* **PROBLEM DESCRIPTION**:
The answer must be an exact printing of every record below, with the pictures omitted.
--- START ---
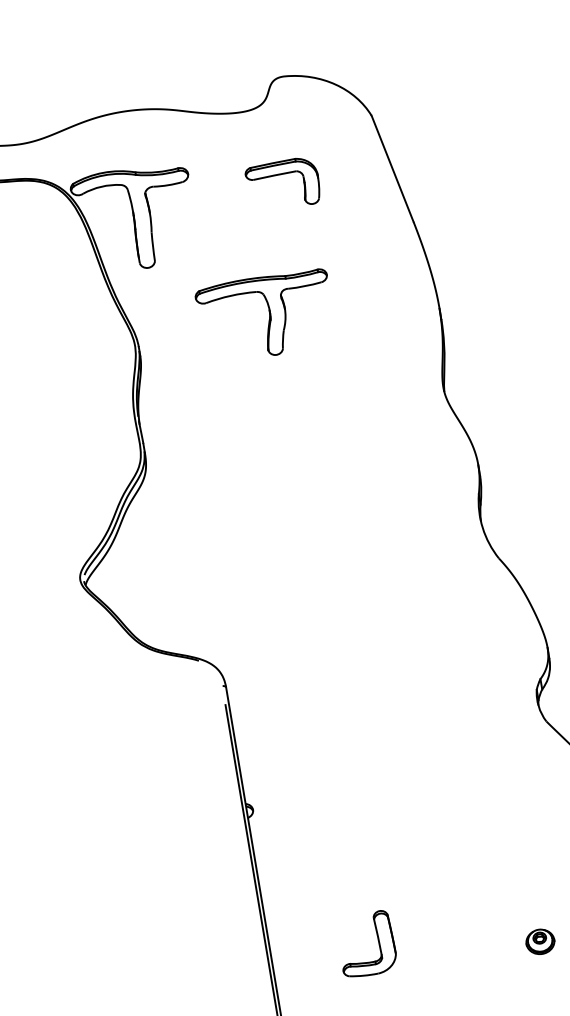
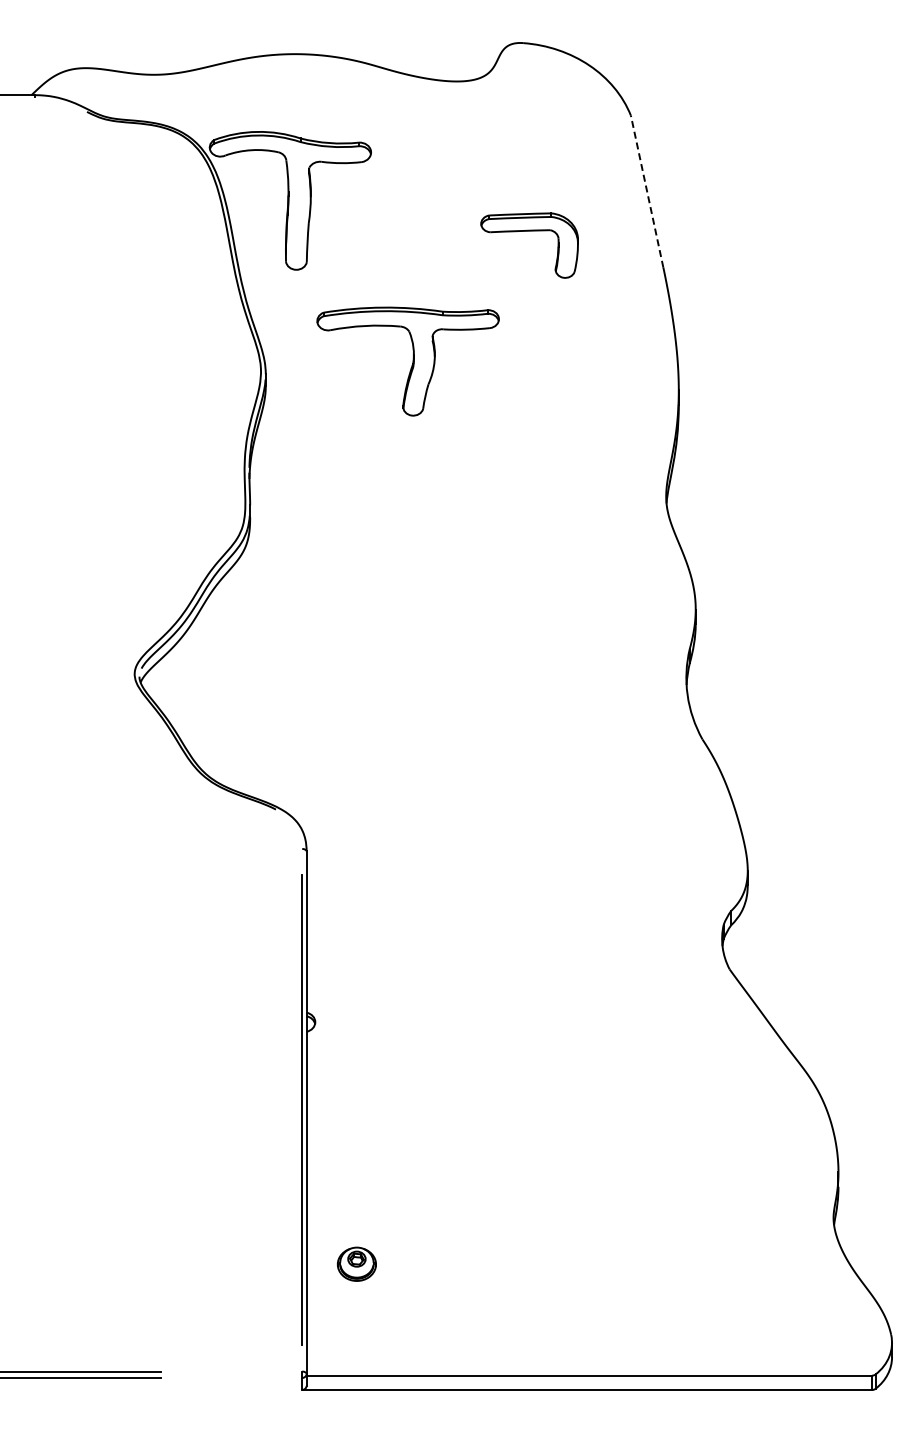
line: (392, 168) -> (647, 191), solid -> dashed
part: (281, 174) -> (529, 231), moved
part: (265, 316) -> (407, 361), moved
part: (377, 939) -> (453, 1224), removed
part: (539, 941) -> (356, 1263), moved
--- END ---
* **ANSWER TO THIS PROBLEM**:
line: (392, 168) -> (647, 191), solid -> dashed
part: (281, 174) -> (529, 231), moved
part: (265, 316) -> (407, 361), moved
part: (377, 939) -> (453, 1224), removed
part: (539, 941) -> (356, 1263), moved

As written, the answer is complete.